* TEXTO EXTRAÍDO:

•••••

Economia

Projeto no Senado pode liberar R$ 30 bilhões para renegociar dívidas rurais; veja quem tem direito e as condições

A proposta busca evitar o colapso financeiro de produtores impactados por eventos climáticos extremos e oscilações do mercado internacional


Reprodução Projeto no Senado pode liberar R$ 30 bilhões para renegociar dívidas rurais; veja quem tem direito e as condições
A proposta busca evitar o colapso financeiro de produtores impactados por eventos climáticos extremos e oscilações do mercado internacional

Diante dos impactos da guerra no Oriente Médio, dos eventos climáticos extremos no Brasil, dos juros elevados e da queda no preço das commodities, o Senado Federal acelera a tramitação de um projeto estratégico para o agronegócio. O PL 5.122/2023, já aprovado pela Câmara dos Deputados, prevê o uso de recursos do Fundo Social do pré-sal para o refinanciamento de dívidas de produtores rurais afetados por crises climáticas.

•••••

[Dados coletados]

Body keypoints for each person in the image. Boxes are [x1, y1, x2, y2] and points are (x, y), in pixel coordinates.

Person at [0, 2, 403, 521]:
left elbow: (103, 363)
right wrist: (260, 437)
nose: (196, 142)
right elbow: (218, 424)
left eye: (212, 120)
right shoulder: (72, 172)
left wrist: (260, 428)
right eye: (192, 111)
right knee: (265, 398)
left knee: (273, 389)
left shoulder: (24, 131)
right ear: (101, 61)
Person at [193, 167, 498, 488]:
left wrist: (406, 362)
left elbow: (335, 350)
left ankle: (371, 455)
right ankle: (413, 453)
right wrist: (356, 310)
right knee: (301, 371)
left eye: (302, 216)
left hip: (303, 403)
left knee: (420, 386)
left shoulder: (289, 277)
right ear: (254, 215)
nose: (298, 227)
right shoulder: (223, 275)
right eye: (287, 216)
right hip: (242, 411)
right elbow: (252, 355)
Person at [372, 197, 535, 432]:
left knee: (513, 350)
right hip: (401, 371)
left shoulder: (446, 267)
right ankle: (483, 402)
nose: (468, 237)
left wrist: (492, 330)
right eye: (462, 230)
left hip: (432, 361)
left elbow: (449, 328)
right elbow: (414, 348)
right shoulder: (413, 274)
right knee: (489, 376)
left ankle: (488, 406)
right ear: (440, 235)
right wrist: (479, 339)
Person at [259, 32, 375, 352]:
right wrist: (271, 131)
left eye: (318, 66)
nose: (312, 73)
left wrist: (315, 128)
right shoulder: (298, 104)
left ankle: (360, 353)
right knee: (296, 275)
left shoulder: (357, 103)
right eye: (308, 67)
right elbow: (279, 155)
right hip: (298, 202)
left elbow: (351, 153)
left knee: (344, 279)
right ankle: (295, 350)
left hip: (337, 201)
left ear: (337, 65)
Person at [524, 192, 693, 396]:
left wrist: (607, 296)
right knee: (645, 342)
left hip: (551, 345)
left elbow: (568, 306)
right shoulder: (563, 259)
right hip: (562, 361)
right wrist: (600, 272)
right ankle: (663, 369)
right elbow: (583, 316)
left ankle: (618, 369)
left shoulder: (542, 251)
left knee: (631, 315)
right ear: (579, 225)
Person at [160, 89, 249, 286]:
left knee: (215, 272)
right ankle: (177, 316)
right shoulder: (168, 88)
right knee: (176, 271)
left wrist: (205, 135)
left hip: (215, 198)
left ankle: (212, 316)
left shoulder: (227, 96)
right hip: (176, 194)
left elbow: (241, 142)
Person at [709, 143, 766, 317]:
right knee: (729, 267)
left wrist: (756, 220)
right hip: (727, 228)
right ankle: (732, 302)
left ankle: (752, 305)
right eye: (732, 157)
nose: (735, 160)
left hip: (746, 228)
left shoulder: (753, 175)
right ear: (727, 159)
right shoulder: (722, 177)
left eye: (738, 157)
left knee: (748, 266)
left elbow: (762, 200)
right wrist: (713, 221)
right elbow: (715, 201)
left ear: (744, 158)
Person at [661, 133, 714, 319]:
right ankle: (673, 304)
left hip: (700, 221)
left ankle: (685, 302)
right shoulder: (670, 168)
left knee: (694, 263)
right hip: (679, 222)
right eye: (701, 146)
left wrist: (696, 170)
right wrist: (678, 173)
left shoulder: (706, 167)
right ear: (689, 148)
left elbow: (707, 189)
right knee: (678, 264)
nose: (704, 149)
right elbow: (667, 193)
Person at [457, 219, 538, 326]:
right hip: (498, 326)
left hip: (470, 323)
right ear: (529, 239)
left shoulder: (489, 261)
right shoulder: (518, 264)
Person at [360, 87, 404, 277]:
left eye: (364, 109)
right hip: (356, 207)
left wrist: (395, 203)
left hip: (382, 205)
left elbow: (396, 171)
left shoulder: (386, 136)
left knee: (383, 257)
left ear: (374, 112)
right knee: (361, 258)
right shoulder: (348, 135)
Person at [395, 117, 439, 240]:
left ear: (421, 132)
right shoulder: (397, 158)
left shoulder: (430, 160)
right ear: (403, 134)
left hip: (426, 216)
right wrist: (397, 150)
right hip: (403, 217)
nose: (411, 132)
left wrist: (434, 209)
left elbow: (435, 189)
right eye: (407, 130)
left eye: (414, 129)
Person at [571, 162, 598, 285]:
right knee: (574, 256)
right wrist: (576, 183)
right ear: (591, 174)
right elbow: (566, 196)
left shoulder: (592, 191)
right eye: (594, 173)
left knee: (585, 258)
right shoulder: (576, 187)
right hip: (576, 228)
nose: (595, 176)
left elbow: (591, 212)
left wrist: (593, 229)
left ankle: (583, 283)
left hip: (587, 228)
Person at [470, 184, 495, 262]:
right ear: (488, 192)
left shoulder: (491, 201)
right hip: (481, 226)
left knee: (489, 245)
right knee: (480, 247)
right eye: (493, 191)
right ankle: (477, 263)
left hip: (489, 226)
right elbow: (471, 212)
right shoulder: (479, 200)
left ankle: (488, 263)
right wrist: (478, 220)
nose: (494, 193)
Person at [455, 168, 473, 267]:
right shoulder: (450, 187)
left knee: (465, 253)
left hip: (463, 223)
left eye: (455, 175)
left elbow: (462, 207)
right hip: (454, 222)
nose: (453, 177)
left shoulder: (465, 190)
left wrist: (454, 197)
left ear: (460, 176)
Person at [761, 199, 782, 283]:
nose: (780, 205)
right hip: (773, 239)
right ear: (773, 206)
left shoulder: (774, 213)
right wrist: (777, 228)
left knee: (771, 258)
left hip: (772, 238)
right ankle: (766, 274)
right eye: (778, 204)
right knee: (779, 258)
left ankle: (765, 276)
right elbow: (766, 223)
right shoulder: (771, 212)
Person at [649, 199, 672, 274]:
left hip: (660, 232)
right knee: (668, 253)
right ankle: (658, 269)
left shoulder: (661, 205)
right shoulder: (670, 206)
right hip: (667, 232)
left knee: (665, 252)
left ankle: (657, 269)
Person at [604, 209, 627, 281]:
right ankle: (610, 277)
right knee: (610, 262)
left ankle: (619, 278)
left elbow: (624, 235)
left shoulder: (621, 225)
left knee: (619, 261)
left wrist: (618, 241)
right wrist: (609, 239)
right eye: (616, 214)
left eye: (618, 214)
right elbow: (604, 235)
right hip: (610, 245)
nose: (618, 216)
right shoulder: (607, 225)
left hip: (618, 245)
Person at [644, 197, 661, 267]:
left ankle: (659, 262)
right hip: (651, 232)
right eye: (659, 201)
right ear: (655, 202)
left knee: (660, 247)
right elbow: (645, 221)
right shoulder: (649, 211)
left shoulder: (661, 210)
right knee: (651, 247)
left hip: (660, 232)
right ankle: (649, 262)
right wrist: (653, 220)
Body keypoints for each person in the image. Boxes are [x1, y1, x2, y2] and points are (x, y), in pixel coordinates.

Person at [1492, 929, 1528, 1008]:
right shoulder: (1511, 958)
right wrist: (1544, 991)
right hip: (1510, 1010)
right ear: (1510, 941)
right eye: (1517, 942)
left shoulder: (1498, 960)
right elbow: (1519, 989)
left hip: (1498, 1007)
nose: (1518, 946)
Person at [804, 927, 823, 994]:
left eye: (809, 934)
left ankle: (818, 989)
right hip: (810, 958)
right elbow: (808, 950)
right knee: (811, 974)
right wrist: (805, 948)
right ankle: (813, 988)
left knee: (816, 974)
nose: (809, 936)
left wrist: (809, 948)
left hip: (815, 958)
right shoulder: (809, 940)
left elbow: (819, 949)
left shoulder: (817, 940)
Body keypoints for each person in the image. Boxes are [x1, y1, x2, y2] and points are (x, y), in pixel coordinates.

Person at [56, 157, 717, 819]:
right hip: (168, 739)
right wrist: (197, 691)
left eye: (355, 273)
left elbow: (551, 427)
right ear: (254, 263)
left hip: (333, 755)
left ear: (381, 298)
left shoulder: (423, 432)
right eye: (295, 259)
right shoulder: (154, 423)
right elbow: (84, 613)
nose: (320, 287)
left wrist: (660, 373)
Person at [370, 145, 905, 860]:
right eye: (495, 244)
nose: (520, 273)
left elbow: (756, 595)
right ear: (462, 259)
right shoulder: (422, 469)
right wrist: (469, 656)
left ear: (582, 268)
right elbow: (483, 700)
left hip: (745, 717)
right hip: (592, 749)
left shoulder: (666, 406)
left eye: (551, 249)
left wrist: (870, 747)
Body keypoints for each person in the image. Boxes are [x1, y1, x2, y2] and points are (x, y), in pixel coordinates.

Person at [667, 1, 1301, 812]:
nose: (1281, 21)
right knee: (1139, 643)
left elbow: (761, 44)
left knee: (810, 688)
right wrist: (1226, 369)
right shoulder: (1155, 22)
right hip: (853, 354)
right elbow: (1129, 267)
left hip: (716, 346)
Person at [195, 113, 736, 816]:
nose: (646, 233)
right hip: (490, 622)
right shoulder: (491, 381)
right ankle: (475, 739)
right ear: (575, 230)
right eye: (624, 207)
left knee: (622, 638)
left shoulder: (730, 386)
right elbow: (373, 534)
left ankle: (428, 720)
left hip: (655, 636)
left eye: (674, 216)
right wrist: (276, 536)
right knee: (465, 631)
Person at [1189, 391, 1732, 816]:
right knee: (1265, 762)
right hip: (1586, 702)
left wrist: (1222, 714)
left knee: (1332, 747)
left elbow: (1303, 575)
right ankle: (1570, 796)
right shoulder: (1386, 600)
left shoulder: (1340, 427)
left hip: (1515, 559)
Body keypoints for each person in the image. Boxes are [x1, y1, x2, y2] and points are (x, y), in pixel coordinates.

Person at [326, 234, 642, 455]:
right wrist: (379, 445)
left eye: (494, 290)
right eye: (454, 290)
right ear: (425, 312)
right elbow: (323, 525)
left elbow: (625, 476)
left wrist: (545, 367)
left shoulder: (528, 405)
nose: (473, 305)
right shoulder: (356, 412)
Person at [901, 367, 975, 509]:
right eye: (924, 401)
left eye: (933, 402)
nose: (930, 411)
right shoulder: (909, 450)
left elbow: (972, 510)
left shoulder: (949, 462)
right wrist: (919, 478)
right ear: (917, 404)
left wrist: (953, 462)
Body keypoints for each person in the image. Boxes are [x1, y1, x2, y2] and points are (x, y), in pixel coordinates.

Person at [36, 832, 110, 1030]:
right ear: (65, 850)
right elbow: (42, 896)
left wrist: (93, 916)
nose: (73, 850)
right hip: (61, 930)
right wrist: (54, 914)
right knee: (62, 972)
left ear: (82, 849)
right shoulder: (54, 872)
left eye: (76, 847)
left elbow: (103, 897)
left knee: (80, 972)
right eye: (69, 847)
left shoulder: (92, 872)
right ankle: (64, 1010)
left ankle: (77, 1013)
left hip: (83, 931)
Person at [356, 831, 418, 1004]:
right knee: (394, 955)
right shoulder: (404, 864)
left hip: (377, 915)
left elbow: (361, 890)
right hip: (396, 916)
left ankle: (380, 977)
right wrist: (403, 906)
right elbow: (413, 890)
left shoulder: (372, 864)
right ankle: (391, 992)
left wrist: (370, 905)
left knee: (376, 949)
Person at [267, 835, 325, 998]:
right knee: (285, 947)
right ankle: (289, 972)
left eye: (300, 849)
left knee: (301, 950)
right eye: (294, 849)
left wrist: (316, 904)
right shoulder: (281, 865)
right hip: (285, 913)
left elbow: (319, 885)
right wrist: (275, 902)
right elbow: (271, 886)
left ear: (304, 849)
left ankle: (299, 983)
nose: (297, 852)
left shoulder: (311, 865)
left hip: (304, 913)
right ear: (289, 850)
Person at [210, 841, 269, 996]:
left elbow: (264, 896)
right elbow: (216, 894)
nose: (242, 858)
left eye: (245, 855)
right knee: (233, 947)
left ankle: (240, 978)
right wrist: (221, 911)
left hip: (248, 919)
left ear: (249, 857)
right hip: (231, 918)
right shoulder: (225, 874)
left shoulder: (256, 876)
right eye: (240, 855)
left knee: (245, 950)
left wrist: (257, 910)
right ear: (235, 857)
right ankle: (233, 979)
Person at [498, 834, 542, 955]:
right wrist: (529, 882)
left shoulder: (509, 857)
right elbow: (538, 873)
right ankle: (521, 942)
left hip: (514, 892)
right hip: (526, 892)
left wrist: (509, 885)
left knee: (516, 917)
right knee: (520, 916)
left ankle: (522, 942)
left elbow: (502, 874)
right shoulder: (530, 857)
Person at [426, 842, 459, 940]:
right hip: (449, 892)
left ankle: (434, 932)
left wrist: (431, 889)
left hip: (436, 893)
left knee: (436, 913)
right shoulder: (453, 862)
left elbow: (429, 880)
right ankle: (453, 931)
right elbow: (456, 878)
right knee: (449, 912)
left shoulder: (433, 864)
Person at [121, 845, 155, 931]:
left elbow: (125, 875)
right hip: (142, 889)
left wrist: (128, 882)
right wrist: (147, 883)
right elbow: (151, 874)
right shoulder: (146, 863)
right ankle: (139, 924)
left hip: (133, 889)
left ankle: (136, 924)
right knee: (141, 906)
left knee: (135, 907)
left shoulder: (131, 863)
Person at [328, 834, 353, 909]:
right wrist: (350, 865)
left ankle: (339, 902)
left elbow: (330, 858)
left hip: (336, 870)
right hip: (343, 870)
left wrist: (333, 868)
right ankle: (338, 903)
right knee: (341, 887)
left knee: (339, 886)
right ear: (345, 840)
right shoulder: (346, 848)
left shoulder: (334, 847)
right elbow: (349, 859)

•••••

* TAREFA PROPOSTA: Redigite o trecho do texto extraído que começa em "Reprodução Projeto no" e termina em "por crises climáticas.". Baseie-se somente no texto extraído.

* RESULTADO DO EXERCÍCIO:
Reprodução Projeto no Senado pode liberar R$ 30 bilhões para renegociar dívidas rurais; veja quem tem direito e as condições
A proposta busca evitar o colapso financeiro de produtores impactados por eventos climáticos extremos e oscilações do mercado internacional

Diante dos impactos da guerra no Oriente Médio, dos eventos climáticos extremos no Brasil, dos juros elevados e da queda no preço das commodities, o Senado Federal acelera a tramitação de um projeto estratégico para o agronegócio. O PL 5.122/2023, já aprovado pela Câmara dos Deputados, prevê o uso de recursos do Fundo Social do pré-sal para o refinanciamento de dívidas de produtores rurais afetados por crises climáticas.